Tarea
Transcribe al pie de la letra el pasaje del documento fuente de más abajo que va desde "En este otoño" hasta "nevó en octubre.".

Documento fuente

“Lo indicado es que en diciembre haga frío y… ¡quédese el calor para el estío!”
“Lo indicado es que en diciembre haga frío y… ¡quédese el calor
para el estío!”
“La filosofía del vagabundo se apoya en la no necesidad de nada
y el buen talante de aceptarla sin queja alguna.” (Camilo José Cela)
En este otoño y más concretamente en el mes de octubre
no he tenido constancia de que la nieve haya caído para que se pueda cumplir
aquello que suelen decir por mi tierra de: “la nieve de octubre siete lunas
cubre”. Mis agricultores lo interpretan de tal manera con sus entendederas que,
cuando nieva en ese mes, lo hace siempre otras seis veces coincidiendo con la
luna, ya sea nueva, llena, menguante o creciente en la que nevó en octubre.

Material de estudio
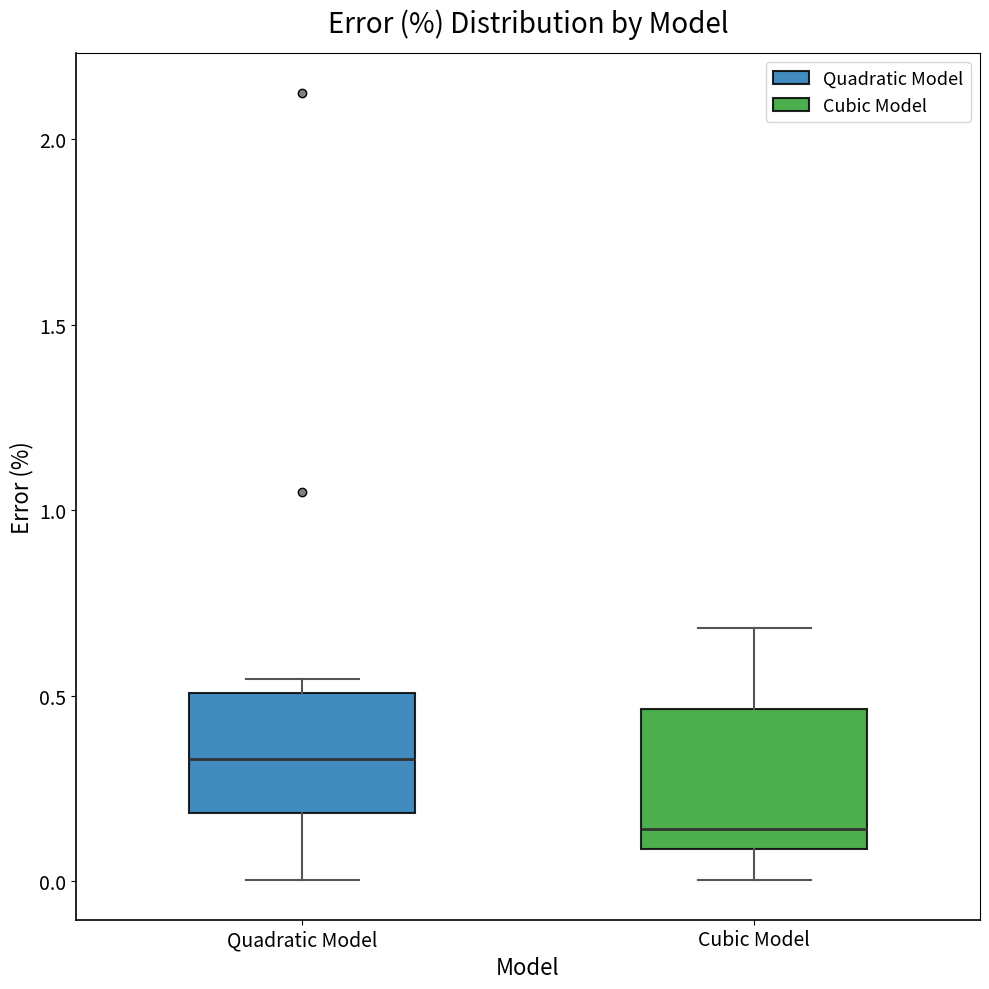

Where is the upper edge of the box for Cubic Model on the y-axis? The values are not printed on the chart, so give them approximately, as read against the axis.

0.45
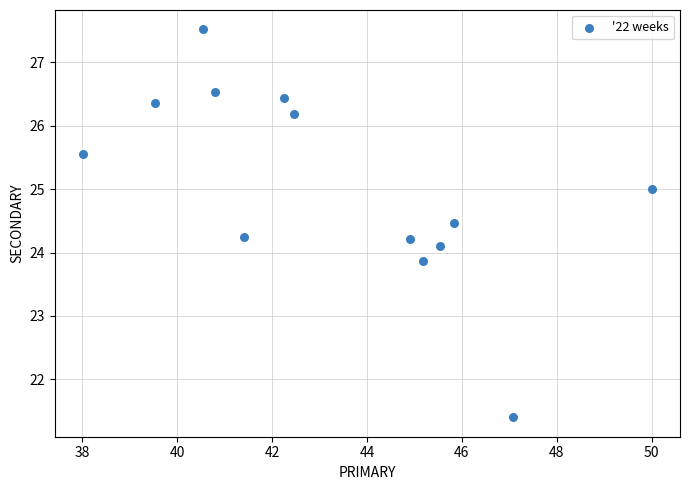

What is the range of Y values (max minus min)?

6.1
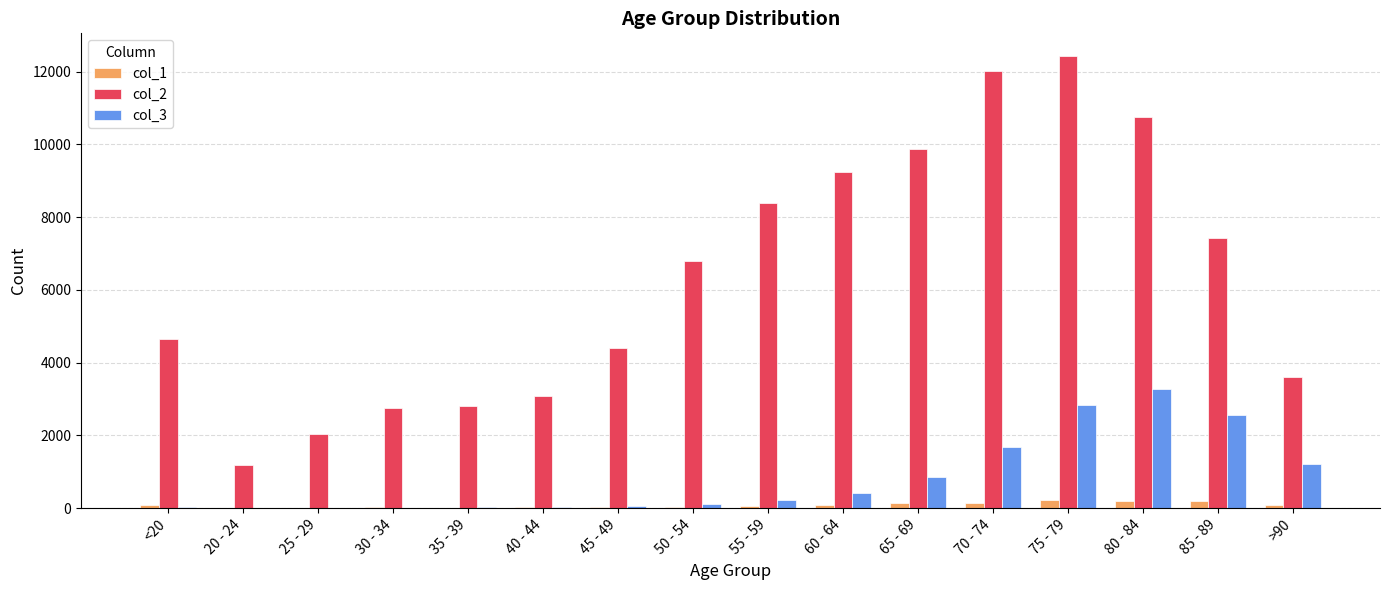

Which series changed the most between 40 - 44 and 75 - 79?

col_2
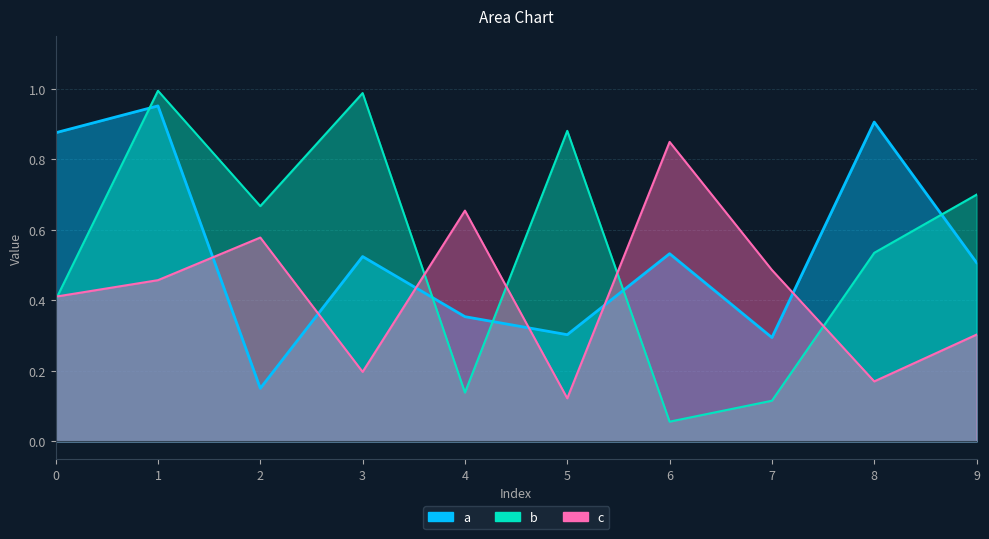

What is the sum of the a values at 2 and 7?

0.4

Respuesta
En este otoño y más concretamente en el mes de octubre
no he tenido constancia de que la nieve haya caído para que se pueda cumplir
aquello que suelen decir por mi tierra de: “la nieve de octubre siete lunas
cubre”. Mis agricultores lo interpretan de tal manera con sus entendederas que,
cuando nieva en ese mes, lo hace siempre otras seis veces coincidiendo con la
luna, ya sea nueva, llena, menguante o creciente en la que nevó en octubre.